Three photos of the Triumph/Norton as found. There were a couple of wheels with it in a similar sorry state!
-SG- Another DT Norton engine – regrettably somewhat altered from its original specification – has come to light in New Zealand. This unit originally started life in a complete machine shipped to NZ in the Autumn of 1930 and finished up fitted to a real ‘Bitza.’ One could almost stretch a point and say that it was a ‘Triton’ as it comprised a 1929 Triumph frame and forks, and 1929 Sturmey gearbox as fitted only to certain Ariels in 1929/30. It had apparently languished in a damp cellar for many years before being bought by Alain.
Five general photos of the engine before dismantling, after a soak in diesel for several weeks.
Alain kindly brought the engine for me to have a look at earlier this year and we succeeded in partially dismantling it.
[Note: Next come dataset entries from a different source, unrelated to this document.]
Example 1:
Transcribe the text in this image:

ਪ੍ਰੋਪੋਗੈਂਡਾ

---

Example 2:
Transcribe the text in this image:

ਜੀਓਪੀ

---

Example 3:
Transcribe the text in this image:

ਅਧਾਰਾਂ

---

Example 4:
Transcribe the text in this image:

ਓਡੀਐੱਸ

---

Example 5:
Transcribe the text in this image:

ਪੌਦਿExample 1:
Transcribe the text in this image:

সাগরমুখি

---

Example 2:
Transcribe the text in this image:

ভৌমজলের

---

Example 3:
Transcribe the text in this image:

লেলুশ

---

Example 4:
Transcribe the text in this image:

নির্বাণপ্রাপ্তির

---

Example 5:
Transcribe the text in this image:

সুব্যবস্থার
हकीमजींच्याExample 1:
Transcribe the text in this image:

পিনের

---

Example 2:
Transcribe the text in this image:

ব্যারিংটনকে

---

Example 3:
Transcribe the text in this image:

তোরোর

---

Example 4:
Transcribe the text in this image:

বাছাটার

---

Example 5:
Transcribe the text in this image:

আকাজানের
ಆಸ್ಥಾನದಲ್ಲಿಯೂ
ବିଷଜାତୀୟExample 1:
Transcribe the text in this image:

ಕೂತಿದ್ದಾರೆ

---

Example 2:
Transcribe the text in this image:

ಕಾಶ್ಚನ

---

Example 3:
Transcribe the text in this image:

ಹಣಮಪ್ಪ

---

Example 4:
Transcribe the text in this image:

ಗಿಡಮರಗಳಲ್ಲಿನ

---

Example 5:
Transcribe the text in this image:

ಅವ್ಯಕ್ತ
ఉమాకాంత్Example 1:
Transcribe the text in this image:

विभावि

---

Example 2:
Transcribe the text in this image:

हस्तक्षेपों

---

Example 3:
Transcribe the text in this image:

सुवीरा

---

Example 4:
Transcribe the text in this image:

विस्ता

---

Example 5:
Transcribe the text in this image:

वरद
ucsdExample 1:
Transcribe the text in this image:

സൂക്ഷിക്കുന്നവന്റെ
Final dismantling took place a few weeks later, thanks to the loan by Viktor of his timing pinion puller.
Apart from the fact that the original timing cover had been replaced with an earlier ES2 cover the engine looked fairly original externally, with only minor repairable damage to the lugs at the bottom of the crankcase.
Various shots of the engine taken during dis-assembly. Note bob-weight polished flywheels, long holding down studs for head and barrel, flange mounting for carb., twin exhaust ports with internal threads, large spigot on upper face of barrel and corresponding recess in head, piston crown with unrecognised markings.
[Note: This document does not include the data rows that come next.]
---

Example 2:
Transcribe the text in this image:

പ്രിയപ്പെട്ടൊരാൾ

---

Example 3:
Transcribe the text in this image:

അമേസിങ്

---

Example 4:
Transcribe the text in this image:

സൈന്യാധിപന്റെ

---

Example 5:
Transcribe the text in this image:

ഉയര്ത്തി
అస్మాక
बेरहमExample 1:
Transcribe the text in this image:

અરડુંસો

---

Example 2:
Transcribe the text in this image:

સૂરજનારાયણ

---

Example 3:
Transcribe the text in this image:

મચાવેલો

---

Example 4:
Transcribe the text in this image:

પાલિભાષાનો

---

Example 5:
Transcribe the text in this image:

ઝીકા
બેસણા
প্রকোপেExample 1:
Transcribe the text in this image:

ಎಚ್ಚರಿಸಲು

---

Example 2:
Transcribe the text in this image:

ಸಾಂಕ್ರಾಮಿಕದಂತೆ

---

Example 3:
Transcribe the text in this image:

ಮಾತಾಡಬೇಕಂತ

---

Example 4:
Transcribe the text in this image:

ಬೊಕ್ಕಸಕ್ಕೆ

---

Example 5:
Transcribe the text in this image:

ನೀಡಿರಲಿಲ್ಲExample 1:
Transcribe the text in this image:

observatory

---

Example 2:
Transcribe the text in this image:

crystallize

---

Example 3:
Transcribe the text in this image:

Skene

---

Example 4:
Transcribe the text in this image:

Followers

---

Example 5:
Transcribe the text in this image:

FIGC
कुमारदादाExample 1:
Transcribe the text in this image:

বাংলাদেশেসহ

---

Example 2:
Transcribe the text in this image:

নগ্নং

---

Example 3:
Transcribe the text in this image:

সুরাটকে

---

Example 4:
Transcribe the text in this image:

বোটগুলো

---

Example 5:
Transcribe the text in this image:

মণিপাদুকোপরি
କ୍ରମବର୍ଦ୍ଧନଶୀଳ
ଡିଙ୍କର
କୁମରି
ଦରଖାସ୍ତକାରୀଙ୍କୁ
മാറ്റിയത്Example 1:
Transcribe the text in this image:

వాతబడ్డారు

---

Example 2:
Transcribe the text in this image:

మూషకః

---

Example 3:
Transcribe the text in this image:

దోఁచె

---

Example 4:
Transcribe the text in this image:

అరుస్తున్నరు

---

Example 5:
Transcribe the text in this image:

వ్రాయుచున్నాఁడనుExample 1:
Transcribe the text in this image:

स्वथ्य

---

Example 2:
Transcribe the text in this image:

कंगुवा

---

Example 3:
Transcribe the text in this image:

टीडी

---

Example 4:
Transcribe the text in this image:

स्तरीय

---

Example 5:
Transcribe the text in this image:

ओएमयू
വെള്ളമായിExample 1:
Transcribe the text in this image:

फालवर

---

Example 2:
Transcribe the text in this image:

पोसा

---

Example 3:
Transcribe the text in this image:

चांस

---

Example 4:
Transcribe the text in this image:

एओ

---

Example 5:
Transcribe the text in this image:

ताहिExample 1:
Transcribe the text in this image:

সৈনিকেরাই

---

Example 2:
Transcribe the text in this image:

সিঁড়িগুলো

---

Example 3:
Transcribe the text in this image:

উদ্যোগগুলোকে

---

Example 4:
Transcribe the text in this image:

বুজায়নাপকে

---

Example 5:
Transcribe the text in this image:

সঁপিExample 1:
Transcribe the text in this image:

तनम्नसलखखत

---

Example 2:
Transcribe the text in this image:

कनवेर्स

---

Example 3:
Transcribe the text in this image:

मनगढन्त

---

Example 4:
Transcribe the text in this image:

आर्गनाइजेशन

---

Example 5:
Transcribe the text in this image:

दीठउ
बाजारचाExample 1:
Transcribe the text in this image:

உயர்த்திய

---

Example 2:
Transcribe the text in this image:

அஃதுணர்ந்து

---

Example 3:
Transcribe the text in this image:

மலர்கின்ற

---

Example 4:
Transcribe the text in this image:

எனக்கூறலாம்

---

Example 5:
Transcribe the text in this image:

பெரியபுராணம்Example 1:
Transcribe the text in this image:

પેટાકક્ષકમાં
The flywheels fitted are polished and of the bob-weight type, which came as a surprise. This is because the only other DT engine of which I have seen the internals has flywheels without bob-weights – more like those fitted to ES2s of the period but with 22mm mainshafts both sides. However, those fitted to this engine are assuredly of 1930 type and have a drilled timing side mainshaft for positive big end feed, Perhaps, therefore, both types were fitted to the production DT range but until we can find out about the internals of some of the other few survivors, it remains a matter of query.
Cam gear showing earlier (W7) cams and spacers to achieve alignment with followers.
Another difference on this engine which I feel probably dates from when it was built into the road bike, is that the original small base circle cams have been replaced with a pair of pre-1930 cams. These have been fitted with small steel bushes on either side of the spindles to ensure they are correctly aligned to operate the seemingly standard 1930 type cam followers.
Both head and barrel look in excellent condition – the head having twin exhaust ports with internal threads for exhaust pipe nuts as pictured on previous postings. And finally, the piston, lightly domed and with three compression rings, has numerous letters and figures stamped on it, none of which I recognise!